Although Smith — a project manager at the Bluegrass Army Depot — has good insurance coverage, diabetes supplies can get expensive.

At bedtime, Tara injects 37 units of Lantus, a long-lasting insulin that stays in her body for 24 hours to maintain her levels. Tara requires a four-pack of Lantus every month, which costs $32.

Throughout the day, she uses an insulin pen called Novo Nordisk that contains 300 units of a fast-acting insulin called Novolog, which takes care of the carbs she eats during her meals. She requires eight pens a month, totaling $80. She goes through 100 insulin pen needles a month, which range from $20 to 30 dollars.

The lancet, which is the spring-loaded device used to prick her finger, requires disposable needles as well. Tara uses around 102 lancet needles a month, which cost between $50 and $55.

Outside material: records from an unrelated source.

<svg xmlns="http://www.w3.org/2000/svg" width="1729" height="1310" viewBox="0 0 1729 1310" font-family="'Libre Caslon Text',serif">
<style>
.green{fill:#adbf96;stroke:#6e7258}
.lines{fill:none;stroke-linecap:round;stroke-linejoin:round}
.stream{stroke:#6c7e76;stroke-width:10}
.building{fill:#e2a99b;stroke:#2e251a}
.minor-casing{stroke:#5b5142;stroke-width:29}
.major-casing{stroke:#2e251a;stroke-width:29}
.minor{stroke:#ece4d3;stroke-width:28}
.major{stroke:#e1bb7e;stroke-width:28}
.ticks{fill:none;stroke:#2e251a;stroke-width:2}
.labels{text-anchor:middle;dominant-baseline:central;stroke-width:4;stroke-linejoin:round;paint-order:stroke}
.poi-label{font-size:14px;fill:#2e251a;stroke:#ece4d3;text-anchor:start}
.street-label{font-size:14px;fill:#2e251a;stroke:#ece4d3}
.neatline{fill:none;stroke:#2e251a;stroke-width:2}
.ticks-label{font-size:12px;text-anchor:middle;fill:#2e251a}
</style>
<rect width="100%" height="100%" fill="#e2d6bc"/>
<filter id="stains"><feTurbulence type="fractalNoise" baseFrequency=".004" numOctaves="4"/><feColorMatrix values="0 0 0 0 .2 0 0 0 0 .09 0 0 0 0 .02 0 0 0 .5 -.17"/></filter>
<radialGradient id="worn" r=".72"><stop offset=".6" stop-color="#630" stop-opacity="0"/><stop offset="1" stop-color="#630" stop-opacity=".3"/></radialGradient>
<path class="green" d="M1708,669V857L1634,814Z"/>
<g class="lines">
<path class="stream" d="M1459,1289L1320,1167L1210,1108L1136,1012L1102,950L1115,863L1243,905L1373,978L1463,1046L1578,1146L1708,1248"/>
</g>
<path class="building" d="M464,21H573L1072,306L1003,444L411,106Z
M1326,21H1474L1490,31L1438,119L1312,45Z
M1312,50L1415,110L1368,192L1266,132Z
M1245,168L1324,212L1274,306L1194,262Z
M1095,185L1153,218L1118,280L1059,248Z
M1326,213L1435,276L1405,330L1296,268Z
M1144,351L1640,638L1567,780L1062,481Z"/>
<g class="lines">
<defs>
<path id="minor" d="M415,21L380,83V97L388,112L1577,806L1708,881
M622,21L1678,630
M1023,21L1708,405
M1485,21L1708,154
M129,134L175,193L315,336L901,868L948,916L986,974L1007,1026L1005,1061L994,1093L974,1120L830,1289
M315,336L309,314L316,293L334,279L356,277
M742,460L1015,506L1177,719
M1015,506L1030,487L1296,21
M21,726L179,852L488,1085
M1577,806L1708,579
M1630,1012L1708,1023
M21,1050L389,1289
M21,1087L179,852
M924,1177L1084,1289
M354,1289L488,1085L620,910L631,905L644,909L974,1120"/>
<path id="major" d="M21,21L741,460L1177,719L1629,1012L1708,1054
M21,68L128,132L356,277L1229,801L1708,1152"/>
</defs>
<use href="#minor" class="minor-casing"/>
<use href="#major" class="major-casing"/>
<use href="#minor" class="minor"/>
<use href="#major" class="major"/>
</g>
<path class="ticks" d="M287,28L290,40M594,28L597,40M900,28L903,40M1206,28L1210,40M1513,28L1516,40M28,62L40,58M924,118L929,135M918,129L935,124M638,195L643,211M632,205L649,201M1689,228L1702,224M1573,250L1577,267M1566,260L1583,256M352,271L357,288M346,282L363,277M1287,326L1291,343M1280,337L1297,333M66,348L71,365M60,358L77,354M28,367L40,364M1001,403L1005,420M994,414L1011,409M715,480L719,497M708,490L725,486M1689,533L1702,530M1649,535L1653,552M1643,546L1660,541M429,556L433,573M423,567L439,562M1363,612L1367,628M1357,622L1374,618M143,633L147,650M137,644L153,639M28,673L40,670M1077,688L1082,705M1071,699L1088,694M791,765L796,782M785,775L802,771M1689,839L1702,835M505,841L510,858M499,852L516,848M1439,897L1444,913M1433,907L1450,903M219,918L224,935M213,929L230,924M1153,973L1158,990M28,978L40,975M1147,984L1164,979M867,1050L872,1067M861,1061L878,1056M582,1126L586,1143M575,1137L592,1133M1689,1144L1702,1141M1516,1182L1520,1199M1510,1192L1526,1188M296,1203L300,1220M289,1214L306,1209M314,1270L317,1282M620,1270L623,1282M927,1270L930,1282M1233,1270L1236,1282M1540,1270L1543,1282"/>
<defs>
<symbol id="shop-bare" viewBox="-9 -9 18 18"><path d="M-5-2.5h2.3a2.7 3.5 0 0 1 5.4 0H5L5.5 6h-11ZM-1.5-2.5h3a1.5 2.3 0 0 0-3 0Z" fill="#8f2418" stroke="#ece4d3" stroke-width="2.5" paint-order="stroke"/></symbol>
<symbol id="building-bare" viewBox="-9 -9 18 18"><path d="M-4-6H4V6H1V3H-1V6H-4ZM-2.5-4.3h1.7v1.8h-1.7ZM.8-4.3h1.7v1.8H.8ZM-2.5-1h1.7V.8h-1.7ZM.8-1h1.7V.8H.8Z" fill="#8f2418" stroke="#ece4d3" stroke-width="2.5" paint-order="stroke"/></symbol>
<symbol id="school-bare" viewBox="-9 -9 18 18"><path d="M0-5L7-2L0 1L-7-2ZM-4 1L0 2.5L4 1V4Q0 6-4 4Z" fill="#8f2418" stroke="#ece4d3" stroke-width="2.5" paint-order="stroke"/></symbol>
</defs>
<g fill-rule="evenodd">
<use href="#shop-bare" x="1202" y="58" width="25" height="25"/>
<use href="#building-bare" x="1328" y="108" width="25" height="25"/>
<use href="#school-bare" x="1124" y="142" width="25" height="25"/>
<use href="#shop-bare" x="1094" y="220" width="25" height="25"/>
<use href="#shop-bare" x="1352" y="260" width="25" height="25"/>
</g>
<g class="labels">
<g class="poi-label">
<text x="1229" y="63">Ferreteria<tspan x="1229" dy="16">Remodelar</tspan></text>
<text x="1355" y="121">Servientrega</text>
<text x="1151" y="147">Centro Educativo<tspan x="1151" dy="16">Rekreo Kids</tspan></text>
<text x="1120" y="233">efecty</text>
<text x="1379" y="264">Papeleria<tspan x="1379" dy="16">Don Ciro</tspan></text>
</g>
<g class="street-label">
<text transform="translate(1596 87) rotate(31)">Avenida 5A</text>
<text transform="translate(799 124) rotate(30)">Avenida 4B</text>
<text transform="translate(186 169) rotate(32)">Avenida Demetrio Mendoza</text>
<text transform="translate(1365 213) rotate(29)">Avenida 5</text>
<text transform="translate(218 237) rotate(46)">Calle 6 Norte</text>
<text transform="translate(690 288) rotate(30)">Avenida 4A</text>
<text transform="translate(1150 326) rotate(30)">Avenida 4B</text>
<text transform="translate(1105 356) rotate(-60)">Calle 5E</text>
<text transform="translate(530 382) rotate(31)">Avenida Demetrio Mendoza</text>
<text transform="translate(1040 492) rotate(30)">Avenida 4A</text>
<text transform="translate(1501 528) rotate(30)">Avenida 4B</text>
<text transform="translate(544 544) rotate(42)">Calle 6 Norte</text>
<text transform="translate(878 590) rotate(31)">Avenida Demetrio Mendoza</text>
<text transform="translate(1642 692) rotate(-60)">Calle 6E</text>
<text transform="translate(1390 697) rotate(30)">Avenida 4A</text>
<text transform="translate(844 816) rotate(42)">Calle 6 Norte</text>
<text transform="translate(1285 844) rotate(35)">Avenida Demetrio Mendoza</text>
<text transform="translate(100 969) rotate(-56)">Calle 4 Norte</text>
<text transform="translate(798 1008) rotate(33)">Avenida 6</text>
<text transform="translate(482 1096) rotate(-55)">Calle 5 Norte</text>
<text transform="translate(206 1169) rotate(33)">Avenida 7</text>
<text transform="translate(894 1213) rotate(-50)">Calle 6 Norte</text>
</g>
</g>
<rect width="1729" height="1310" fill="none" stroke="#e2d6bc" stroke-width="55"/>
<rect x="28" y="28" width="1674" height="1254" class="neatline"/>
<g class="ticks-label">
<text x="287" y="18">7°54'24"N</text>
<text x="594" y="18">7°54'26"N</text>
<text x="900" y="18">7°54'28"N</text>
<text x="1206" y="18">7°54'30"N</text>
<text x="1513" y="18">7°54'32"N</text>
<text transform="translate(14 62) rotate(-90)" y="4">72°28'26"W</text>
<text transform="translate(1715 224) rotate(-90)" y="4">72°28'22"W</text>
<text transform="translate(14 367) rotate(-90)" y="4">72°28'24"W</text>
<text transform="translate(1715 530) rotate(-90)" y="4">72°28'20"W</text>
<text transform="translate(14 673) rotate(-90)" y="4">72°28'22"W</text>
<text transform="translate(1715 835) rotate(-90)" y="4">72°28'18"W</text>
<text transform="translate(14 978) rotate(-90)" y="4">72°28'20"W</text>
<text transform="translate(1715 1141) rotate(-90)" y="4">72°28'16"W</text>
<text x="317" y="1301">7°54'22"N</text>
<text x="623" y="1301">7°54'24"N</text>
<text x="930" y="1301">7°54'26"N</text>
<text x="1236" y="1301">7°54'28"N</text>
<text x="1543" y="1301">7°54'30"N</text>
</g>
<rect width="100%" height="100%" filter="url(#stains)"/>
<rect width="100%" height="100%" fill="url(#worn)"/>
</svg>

To test her glucose levels, Tara must have test strips that she will insert in her glucose meter. She uses around 100 a month, costing $30 to $35.

Even with the best insurance, Tara’s diabetes supplies cost more than $200 a month.

But, the true cost of Tara’s diabetes is the burden of managing the disease every moment of the day.

“It gets old. You get tired of poking yourself and giving yourself shots,” said Tara, who has to rotate her injection spots occasionally because the areas get tough and non-receptive.

“I’ve had diabetes for nine years and my friends say it’s surprising I don’t have a bunch of holes in me because I poke myself so much,” she said.

But the alternative to insulin therapy is daunting.

“You can have a pancreas transplant and if her body accepted it, she wouldn’t have diabetes anymore. But, then she’d have to take shots to make sure her body doesn’t reject the pancreas — it’s just too much of a risk,” Smith said.

“Scientists will find a cure one day,” she said, “I keep that hope.”